Why is this polite, perky girl treated like a monster? The answer unfolds as we meet a sympathetic teacher, Miss Justineau (Gemma Arterton), a sometimes brutal guard, Sgt. Parks (Paddy Considine), and single-minded researcher Dr. Caldwell (Glenn Close). An infectious fungus has reduced most of humanity to ravening flesh eaters known 'hungries' (not as far fetched as you might might expect – Google 'zombie fungus' and prepare for nightmares) who become frenzied at the smell of uninfected blood. Dr. Caldwell suspects that Melanie and her kind – infected, but still conscious, children – may hold the key to a cure. But their fortified base is breached before Caldwell can finish her work, and a small party, including Melanie, find themselves running towards a safe haven.
This film is rooted deep in the zombie genre, from George A. Romero's meaty social commentary to the depiction of fast 'infected' in a derelict London in 28 Days Later (2002). But the tense atmosphere has more in common with the bleak, British science fiction of The Day Of The Triffids (1962) or Threads (1984) than with some of the more bombastic American catastrophes. Still, while Mike Carey, adapting his own novel, has crafted a believable apocalypse, he and director Colm McCarthy (in only his second feature) use it principally as the backdrop to a moral story about complex, compromised characters.

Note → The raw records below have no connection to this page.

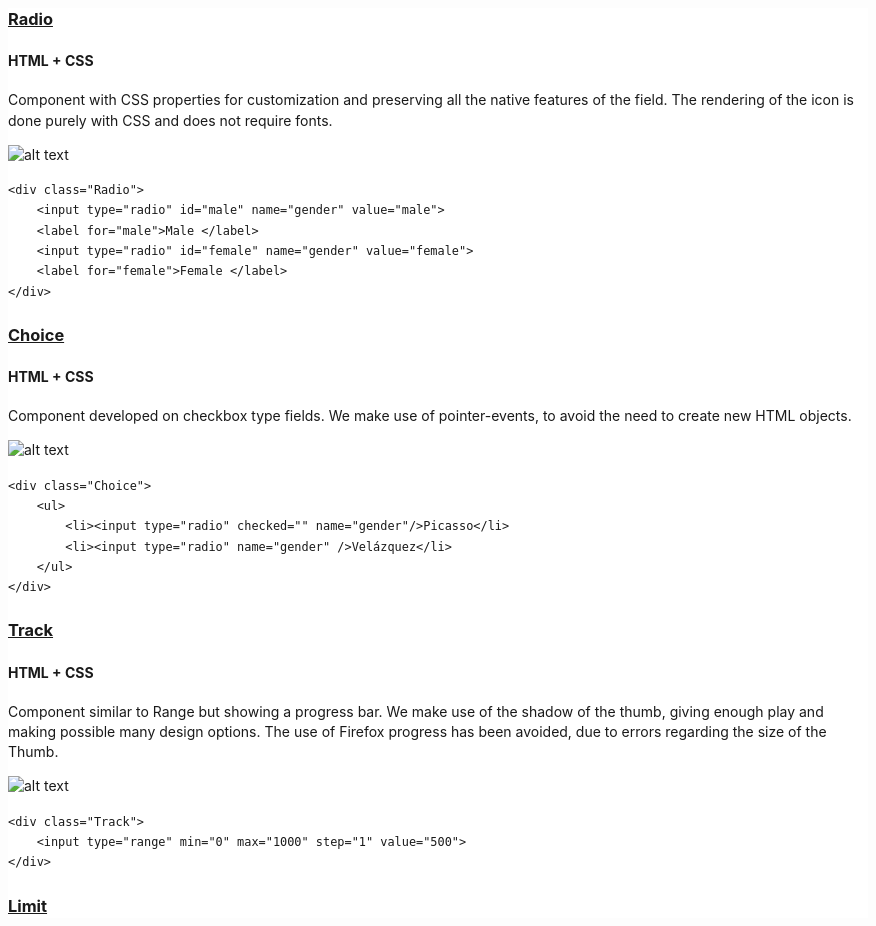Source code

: ### [Radio](components/Radio)

#### HTML + CSS

Component with CSS properties for customization and preserving all the native features of the field. The rendering of the icon is done purely with CSS and does not require fonts.

![alt text](navigator/public/components/Radio/presentation.jpg)

```
<div class="Radio">
    <input type="radio" id="male" name="gender" value="male">
    <label for="male">Male </label>
    <input type="radio" id="female" name="gender" value="female">
    <label for="female">Female </label>
</div>
```

### [Choice](components/Choice)

#### HTML + CSS

Component developed on checkbox type fields. We make use of pointer-events, to avoid the need to create new HTML objects.

![alt text](navigator/public/components/Choice/presentation.jpg)

```
<div class="Choice">
    <ul>
        <li><input type="radio" checked="" name="gender"/>Picasso</li>
        <li><input type="radio" name="gender" />Velázquez</li>
    </ul>
</div>
```

### [Track](components/Track)

#### HTML + CSS

Component similar to Range but showing a progress bar. We make use of the shadow of the thumb, giving enough play and making possible many design options. The use of Firefox progress has been avoided, due to errors regarding the size of the Thumb.

![alt text](navigator/public/components/Track/presentation.jpg)

```
<div class="Track">
    <input type="range" min="0" max="1000" step="1" value="500">
</div>
```

### [Limit](components/Limit)
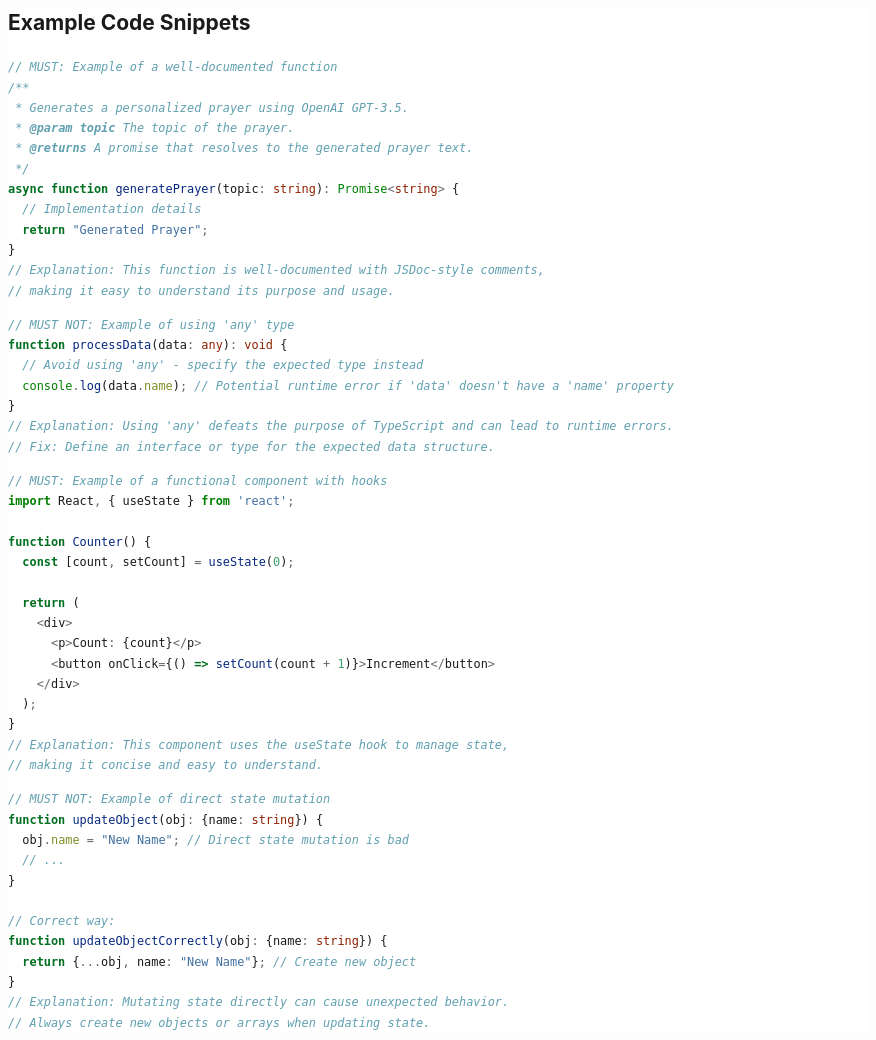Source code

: ## Example Code Snippets

```typescript
// MUST: Example of a well-documented function
/**
 * Generates a personalized prayer using OpenAI GPT-3.5.
 * @param topic The topic of the prayer.
 * @returns A promise that resolves to the generated prayer text.
 */
async function generatePrayer(topic: string): Promise<string> {
  // Implementation details
  return "Generated Prayer";
}
// Explanation: This function is well-documented with JSDoc-style comments,
// making it easy to understand its purpose and usage.
```

```typescript
// MUST NOT: Example of using 'any' type
function processData(data: any): void {
  // Avoid using 'any' - specify the expected type instead
  console.log(data.name); // Potential runtime error if 'data' doesn't have a 'name' property
}
// Explanation: Using 'any' defeats the purpose of TypeScript and can lead to runtime errors.
// Fix: Define an interface or type for the expected data structure.
```

```typescript
// MUST: Example of a functional component with hooks
import React, { useState } from 'react';

function Counter() {
  const [count, setCount] = useState(0);

  return (
    <div>
      <p>Count: {count}</p>
      <button onClick={() => setCount(count + 1)}>Increment</button>
    </div>
  );
}
// Explanation: This component uses the useState hook to manage state,
// making it concise and easy to understand.
```

```typescript
// MUST NOT: Example of direct state mutation
function updateObject(obj: {name: string}) {
  obj.name = "New Name"; // Direct state mutation is bad
  // ...
}

// Correct way:
function updateObjectCorrectly(obj: {name: string}) {
  return {...obj, name: "New Name"}; // Create new object
}
// Explanation: Mutating state directly can cause unexpected behavior.
// Always create new objects or arrays when updating state.
```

Close, Considine and Arterton are established quantities, of course, and there is further able support from Fisayo Akinade (Cucumber) and Anthony Welsh (Starred Up). But it is Nanua who proves the secret weapon. Her Melanie is bright and eager to learn, but more attentive and analytical than the adults sometimes realise. The combination of childlike delight in this brave new world and sometimes violent cunning is brilliantly balanced.
Behind the sunnier scenes as she naively explores her new surroundings lurks a classic conflict between individual and group needs. Humankind may benefit if Caldwell studies Melanie, but Melanie would not survive the procedure. And as the small group of survivors finally get the chance to see her as a person rather than a lab rat, their relationships change. Parks, in particular, shifts from open hostility to a guarded sort of mentoring, while Caldwell visibly begins to doubt her own assertions that Melanie is not a real child at all. Justineau becomes almost a mother figure to the lonely girl, but has trouble dealing with the devastated environment outside.
Despite their growing camaraderie, all the adults are still afraid of the youngster, and if this is an allegory, it is only barely. The teens all half suspect, deep down, that their elders would prefer them restrained, while adults are equally scared that their offspring will supplant them. Which is better: empathy, scientific efficacy or extreme control? That inter-generational mistrust is reflected here in surprising ways as Melanie grows in her new environment. The slowly unfolding apocalypse around her would justify a certain level of despair – but Melanie's gift, amid the devastation, is to hold on to her own peculiar form of hope.
Tender, terrifying, ingenious, and intense. The Girl With All The Gifts is arguably the best zombie apocalypse film in years. Sennia Nanua is a serious discovery, but it is the dense social commentary and moral dilemmas that will haunt you beyond the rolling credits.